Tax the foreign company on their revenue within the United States then.

They would tax digital companies doing businesses in the US.

I'm still yet to hear why a US company should pay tax on revenues earned outside the US. This goes for Google and Microsoft too. What has the Federal Government done to earn the tax?

You already pay taxes for profits in the US market. What they're wrangling over is paying US taxes for income generated in other markets.

I'm not sure why any corporation would want to be headquartered in the US.


Companies already get to reduce their US tax by the amount of tax they paid a foreign government. The issue here is that that they've moved the profits to places where little or no taxes are paid at all. This is not about double taxation.

In this case its a tax on US technology companies.

What does a proper job of taxing US corporations look like?

Currently, US corporations have a minimum tax of 10% on global income or 20% on US income; sounds like the numbers are proposed to change to 15% and 28% (or something; NYT paywall is loading too fast today, and it's a proposed law so the details aren't set and not worth fighting over); and the US is saying hey, these guys are going to pay 15% on income from your country, you may as well have them pay it to you instead.

The AMT on global income was part of the Trump tax changes, and is a departure from the full corporate rate on global income, but only due when/if money made it back to the US.

I imagine a next step would be charging multinationals headquartered elsewhere but operating in the US the AMT on their global income. That's kind of far reaching though, so if they can get a few major countries on board instead, that's better.


Could the US simply impose a tax on all corporate profits, including international profits, for any company with any sort of nexus or business activity in the US? US citizens are basically already treated this way as individuals.

I imagine it would allow the rate to be drastically lower since the tax base would be so much larger. And while megacorps would obviously grumble, it would still be a profitable decision to pay the tax and remain in the US market given how lucrative it is. It would end all these country-to-country shell games once and for all, and would also provide some natural advantage to smaller homegrown companies that haven't gone international yet.


I don't understand one thing about us tax law. US corporations avoid paying taxes by using forieng subsidiaries where as Americans are still taxed despite the fact that they are not even living in the US.

They are. The US taxes companies on profits made abroad. The issue is that these taxes are only collected when the money enters th US, so companies park this money abroad.

They could easily make laws about how much tax a company has to pay in the US if it wants to do business and earn revenue/profits in the US, regardless of where it's headquartered.

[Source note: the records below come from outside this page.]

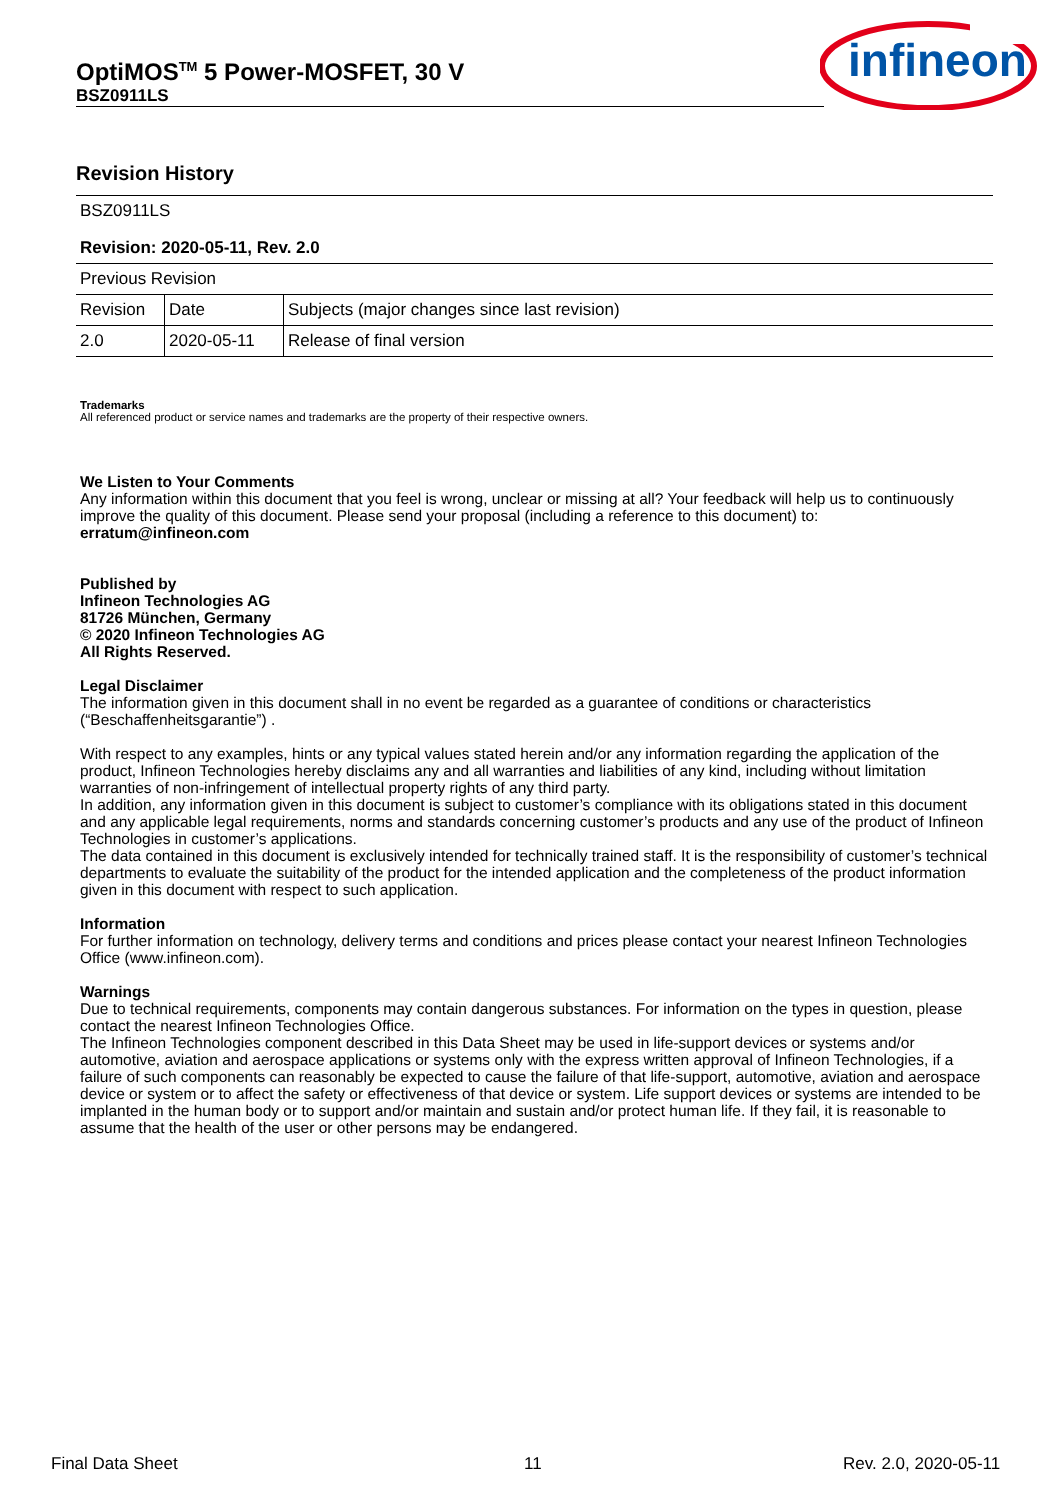OptiMOS<sup>TM</sup> 5 Power-MOSFET, 30 V
BSZ0911LS
infineon
Revision History
| BSZ0911LS | | |
| Revision: 2020-05-11, Rev. 2.0 | | |
| Previous Revision | | |
| Revision | Date | Subjects (major changes since last revision) |
| 2.0 | 2020-05-11 | Release of final version |
Trademarks
All referenced product or service names and trademarks are the property of their respective owners.
We Listen to Your Comments
Any information within this document that you feel is wrong, unclear or missing at all? Your feedback will help us to continuously improve the quality of this document. Please send your proposal (including a reference to this document) to:
erratum@infineon.com
Published by
Infineon Technologies AG
81726 München, Germany
© 2020 Infineon Technologies AG
All Rights Reserved.
Legal Disclaimer
The information given in this document shall in no event be regarded as a guarantee of conditions or characteristics (“Beschaffenheitsgarantie”) .
With respect to any examples, hints or any typical values stated herein and/or any information regarding the application of the product, Infineon Technologies hereby disclaims any and all warranties and liabilities of any kind, including without limitation warranties of non-infringement of intellectual property rights of any third party.
In addition, any information given in this document is subject to customer’s compliance with its obligations stated in this document and any applicable legal requirements, norms and standards concerning customer’s products and any use of the product of Infineon Technologies in customer’s applications.
The data contained in this document is exclusively intended for technically trained staff. It is the responsibility of customer’s technical departments to evaluate the suitability of the product for the intended application and the completeness of the product information given in this document with respect to such application.
Information
For further information on technology, delivery terms and conditions and prices please contact your nearest Infineon Technologies Office (www.infineon.com).
Warnings
Due to technical requirements, components may contain dangerous substances. For information on the types in question, please contact the nearest Infineon Technologies Office.
The Infineon Technologies component described in this Data Sheet may be used in life-support devices or systems and/or automotive, aviation and aerospace applications or systems only with the express written approval of Infineon Technologies, if a failure of such components can reasonably be expected to cause the failure of that life-support, automotive, aviation and aerospace device or system or to affect the safety or effectiveness of that device or system. Life support devices or systems are intended to be implanted in the human body or to support and/or maintain and sustain and/or protect human life. If they fail, it is reasonable to assume that the health of the user or other persons may be endangered.
Final Data Sheet 11 Rev. 2.0, 2020-05-11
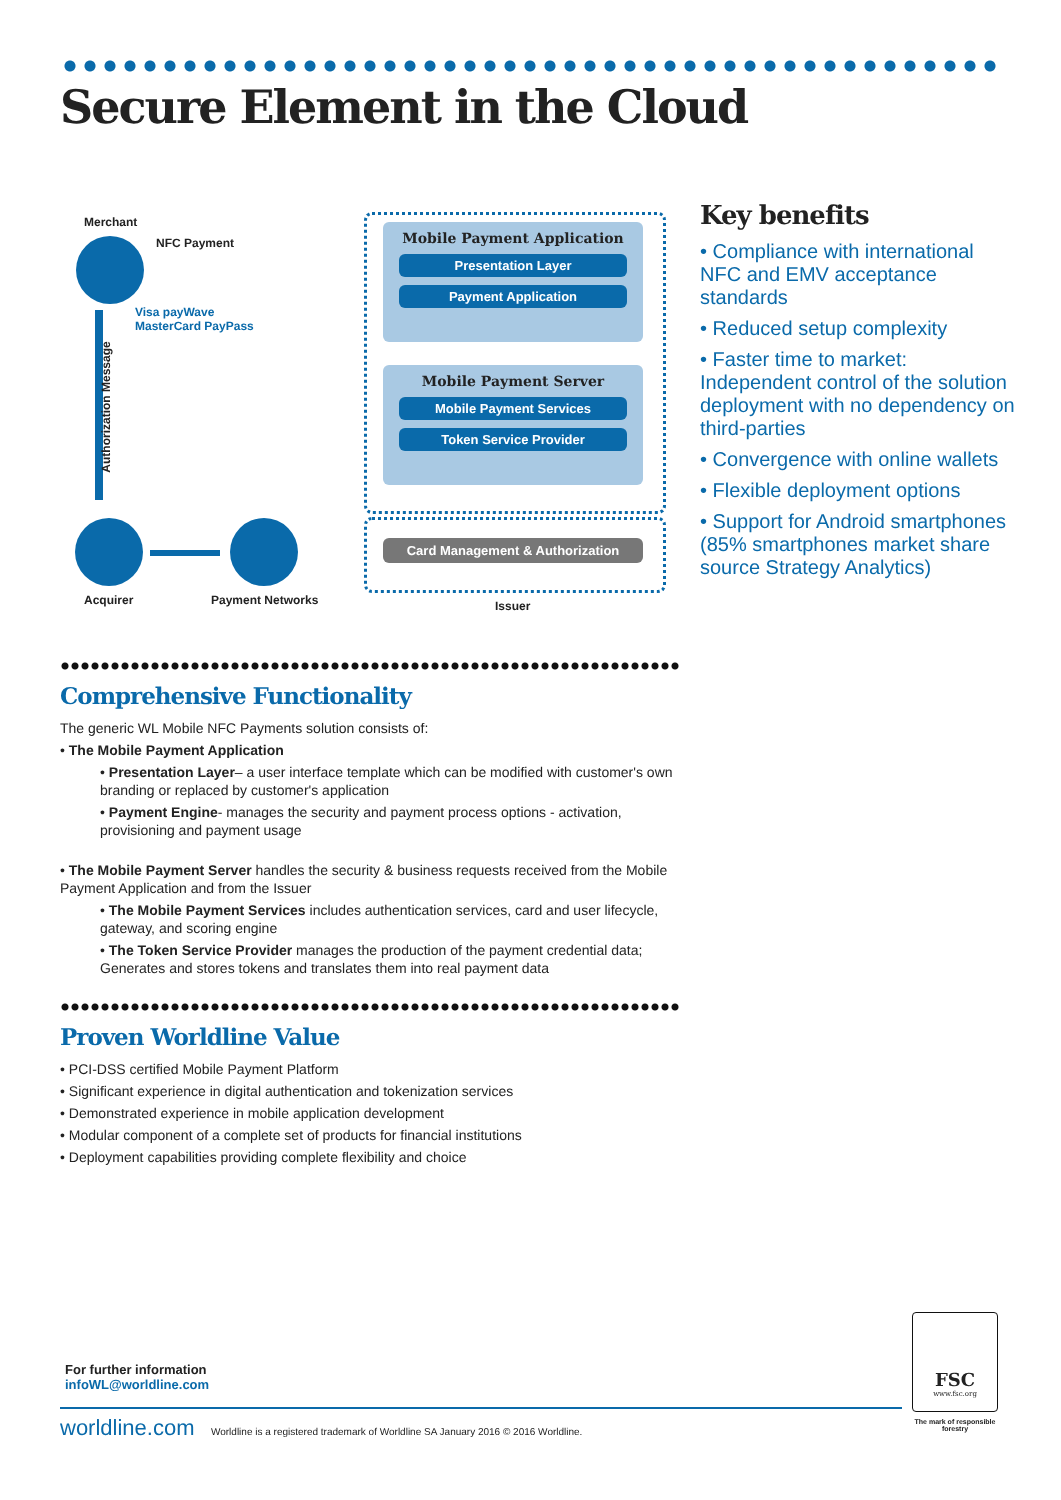Secure Element in the Cloud
Merchant
NFC Payment
Visa payWave
MasterCard PayPass
Authorization Message
Mobile Payment Application
Presentation Layer
Payment Application
Mobile Payment Server
Mobile Payment Services
Token Service Provider
Card Management & Authorization
Acquirer Payment Networks Issuer
Key benefits
• Compliance with international NFC and EMV acceptance standards
• Reduced setup complexity
• Faster time to market: Independent control of the solution deployment with no dependency on third-parties
• Convergence with online wallets
• Flexible deployment options
• Support for Android smartphones (85% smartphones market share source Strategy Analytics)
Comprehensive Functionality
The generic WL Mobile NFC Payments solution consists of:
• The Mobile Payment Application
• Presentation Layer– a user interface template which can be modified with customer's own branding or replaced by customer's application
• Payment Engine- manages the security and payment process options - activation, provisioning and payment usage
• The Mobile Payment Server handles the security & business requests received from the Mobile Payment Application and from the Issuer
• The Mobile Payment Services includes authentication services, card and user lifecycle, gateway, and scoring engine
• The Token Service Provider manages the production of the payment credential data; Generates and stores tokens and translates them into real payment data
Proven Worldline Value
• PCI-DSS certified Mobile Payment Platform
• Significant experience in digital authentication and tokenization services
• Demonstrated experience in mobile application development
• Modular component of a complete set of products for financial institutions
• Deployment capabilities providing complete flexibility and choice
For further information
infoWL@worldline.com
worldline.com Worldline is a registered trademark of Worldline SA January 2016 © 2016 Worldline.
FSC
www.fsc.org
The mark of responsible forestry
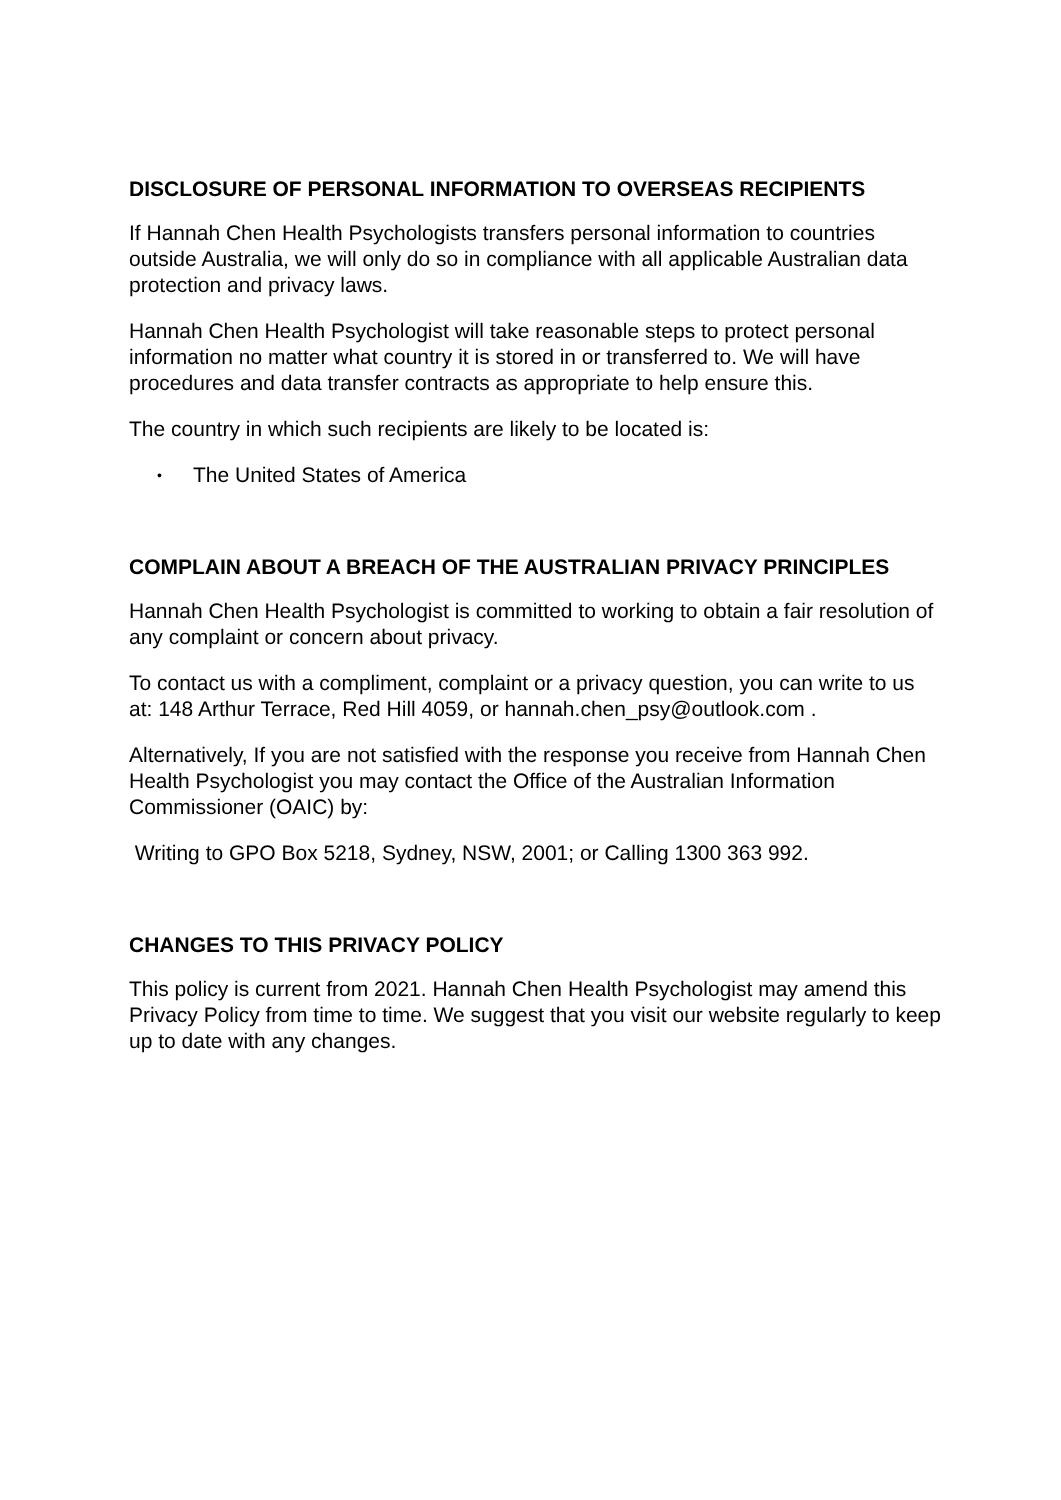DISCLOSURE OF PERSONAL INFORMATION TO OVERSEAS RECIPIENTS
If Hannah Chen Health Psychologists transfers personal information to countries outside Australia, we will only do so in compliance with all applicable Australian data protection and privacy laws.
Hannah Chen Health Psychologist will take reasonable steps to protect personal information no matter what country it is stored in or transferred to. We will have procedures and data transfer contracts as appropriate to help ensure this.
The country in which such recipients are likely to be located is:
• The United States of America
COMPLAIN ABOUT A BREACH OF THE AUSTRALIAN PRIVACY PRINCIPLES
Hannah Chen Health Psychologist is committed to working to obtain a fair resolution of any complaint or concern about privacy.
To contact us with a compliment, complaint or a privacy question, you can write to us at: 148 Arthur Terrace, Red Hill 4059, or hannah.chen_psy@outlook.com .
Alternatively, If you are not satisfied with the response you receive from Hannah Chen Health Psychologist you may contact the Office of the Australian Information Commissioner (OAIC) by:
Writing to GPO Box 5218, Sydney, NSW, 2001; or Calling 1300 363 992.
CHANGES TO THIS PRIVACY POLICY
This policy is current from 2021. Hannah Chen Health Psychologist may amend this Privacy Policy from time to time. We suggest that you visit our website regularly to keep up to date with any changes.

Let me be more clear, "Why shouldn't the law require US corporations to pay US taxes on their income, wherever they make it?"

This should be closed. Corporations should pay US income taxes on foreign retained earnings or other changes in equity.

I don't see how taxing foreign income would work. A corporation would just spinoff foreign business to avoid it. If you tax those it'd just reincorporate offshore. The USA simply can't tax the foreign income of a foreign company.

Technically, that would require taxing a foreign company for foreign business activity. It's out of the US's jurisdiction.

What needs to be done is change the unique incentives for American companies to participate in such byzantine international tax avoidance schemes in the first place. The US is practically the only country that taxes profits internationally regardless of origin. It should remove all taxes on bringing foreign profits into the US and lower the overall corporate tax rate while closing the loopholes that render the 'headline rate' so ineffectual in the first place.

The companies are in many cases doing things like this: 1) their revenue they classify is centered in a different country like Ireland 2) they setup a massive line of credit with an international bank 3) they take out massive loans against the money they have “overseas” that is not taxed 4) they then pay the buybacks and other things to their investors with that loaned money in US 5) they then pay back the bank at their international site 6) the bank then borrows more money from federal reserve at nearly zero interest rate

Rinse and repeat.. tons of companies have done this. So sure some investors will eventually cash out but companies should also be taxed if they derive some benefit from the country they are from or selling products. I would argue those taxes should be low but allowing companies to totally dodge them seems like a bad setup long term.


Considering how much tax dodging the US companies engage in, I'm not sure that would be unfair if it was true.